I see that many photos posted online are noise free. When I started with DarkTable I tried to reduce the camera noise as much as possible. I changed my mind now. I realized that I quite like having a bit of noise in my pictures. It adds flavour to the picture! The only noise I try to reduce is the colour noise. Ie noise is fine, as long it is of the same colour. My settings in DarkTable 3.0.1:
Depends. On really high ISO digital noise gets ugly and grain-noise from analogue photography is much nicer. I do quite often end up removing noise and then adding some grain back in. There’s a darktable feature request open at the moment to add better grain simulation that I’d really like to see.
I think @anon41087856 showed some sort of algorithm that introduces very nice physics-accurate film-grain noise that can be also used to do some very nice dithering. that produced superb results.
A couple of years ago, I worked on the update of the grain module (Let's improve grain).
I agree with you that the current implementation has many pitfalls, and it doesn’t look particularly good, especially at small grain amounts.
I hope to come back to the DT grain module; for now, I am a little lost in the math of the problem. Maybe I should post some updates in the forum to stay motivated, and go forward in the project.
There are definitely others who are interested in this and might want to help, though the mathematics is a bit beyond me. I got a couple of pages into that paper before I got lost.
My idea was to move away from that algorithm; It works very well but at the same time is quite computationally expensive.
So I’m working on a different one, based on similar assumptions. It is still resolution-independent and based on the microscopical properties of film grain, but does not require the Monte Carlo simulation and it skips the simulation of every single grain particle.
Hopefully, my approach will be simpler and much faster, and it will account for other physically-based ingredients. The downside is the inaccurate rendering when you try to zoom on single grain particles. It should not be a problem for the use in digital photography, because that level of magnification is for simulation of microscopy of analog film. Or maybe we want to print 10-meter sized photographs
My usual method for removing chroma noise is with the contrast equalizer:
For severe cases, I also add some smoothing by moving the middle curve, and possibly compensate for the desaturation using the color balance module.
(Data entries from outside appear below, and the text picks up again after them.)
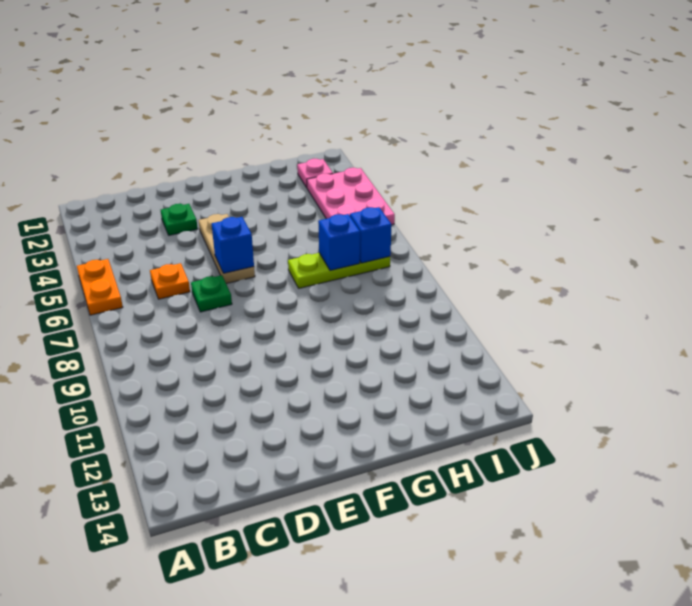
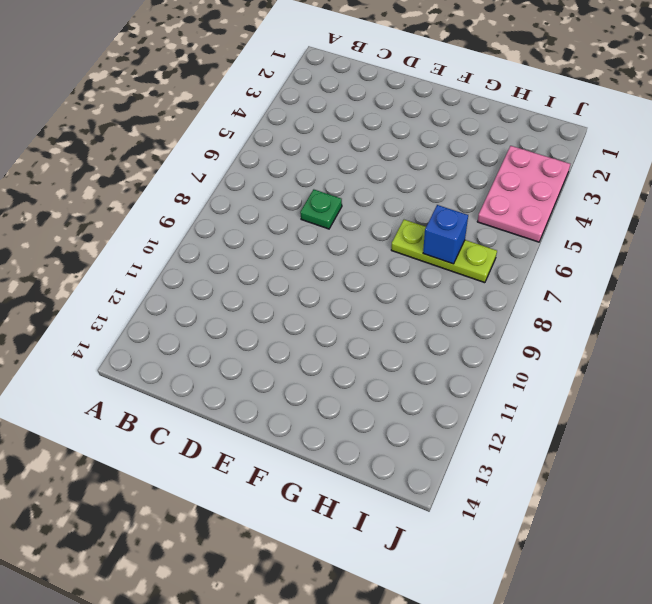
none -> orange 1x2 plate [77,259,123,315]
none -> orange 1x1 plate [150,263,190,299]

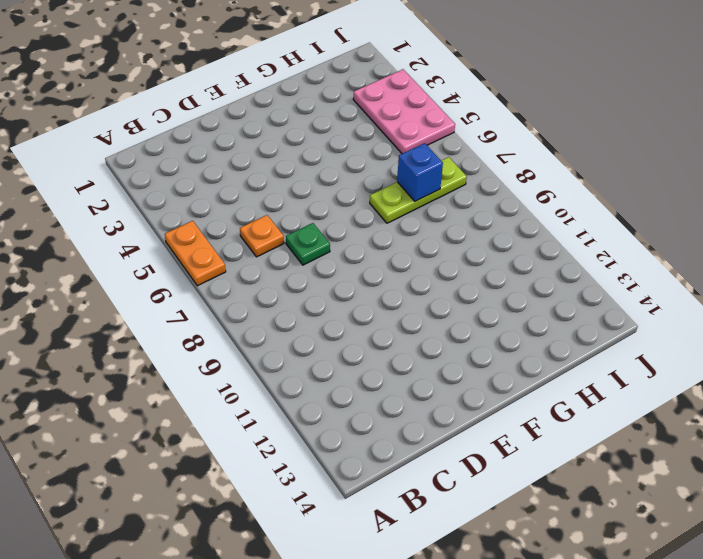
none -> green 1x1 plate [161,204,198,235]
none -> tan 1x3 plate [199,214,255,284]

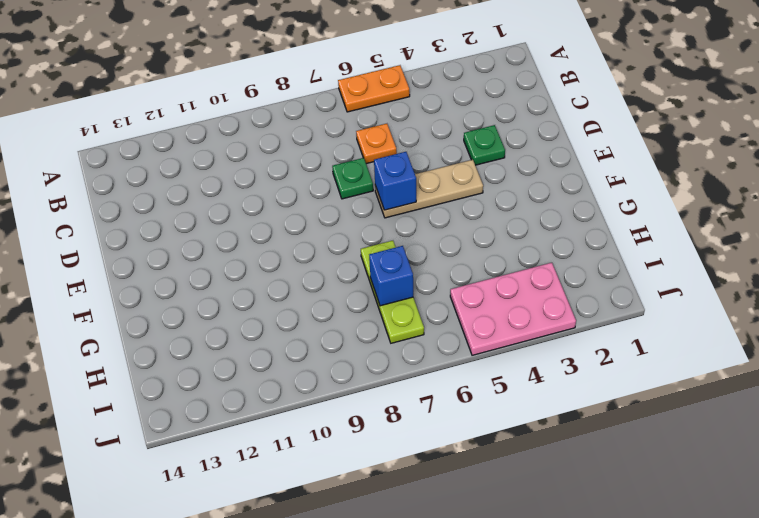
none -> pink 1x1 plate [297,159,333,188]
none -> blue 1x1 brick [350,207,392,263]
As for luma noise, I used to be extremely conservative in removing it, but the “denoise (profiled)” module has gotten so much better in darktable 3.0 that I am now much less hesitant to use it (when there is a profile), although I do tune the parameters a bit and generally use a relatively low strength, just to remove the “most obvious” part of the noise.
I worked on it a little bit. And probably the best way would be to write some notes in a new dedicated thread. I’m posting here some simple results just for fun.
The main idea is to evaluate the statistical properties of a pixel as a function of its value. I’m following most of the assumptions of the paper Newson et al. (that I linked in the previous post). We assume a pixel as composed of a series of developed grain particles (or “grain clouds”). Each cloud is a portion of pixel-area that can be black or white, i.e. binary. We assume to don’t have overlapping clouds.
In the simplest case, we can also assume to have uniformly sized grain particles. Thus we can use the beta distribution (Beta distribution - Wikipedia) to approximate the probability distribution of the pixel value (I’ll discuss this in the new post). The key point is then to sample from this distribution without evaluating each single grain particle. Moreover, all the resolution-dependent properties of the model come for free, included in the beta distribution (which is pretty cool).
The model is indeed very simple and probably there isn’t much novelty into it. At the same time, the results are already pretty good and it is quite efficient.
I took the amazing portrait of Mairi from @patdavid ([PlayRaw] Mairi Troisieme) and I did a simple BW development including denoising. The image is 24MP. Then I applied the grain. Pixel-area is 34um^2 and grain clouds are 1.5um^2.
What I am doing next is morphing this simple model to include more sophisticated properties:
The size of each grain particle has some variability (lognormal distribution, coming from the synthesis process, and characterized in old papers studying grain with microscopes).
The probability of a grain particle to be developed depends on the number of photons that are absorbed, and thus it depends on the projective area of the grain particle (theoretically at least three photons are necessary to develop a grain because of the photochemistry involved).
I have a rough way to add them, but I need more words to explain it, and I am probably already off-topic. The key point is to keep the resolution-independence of the model coming from the beta distribution.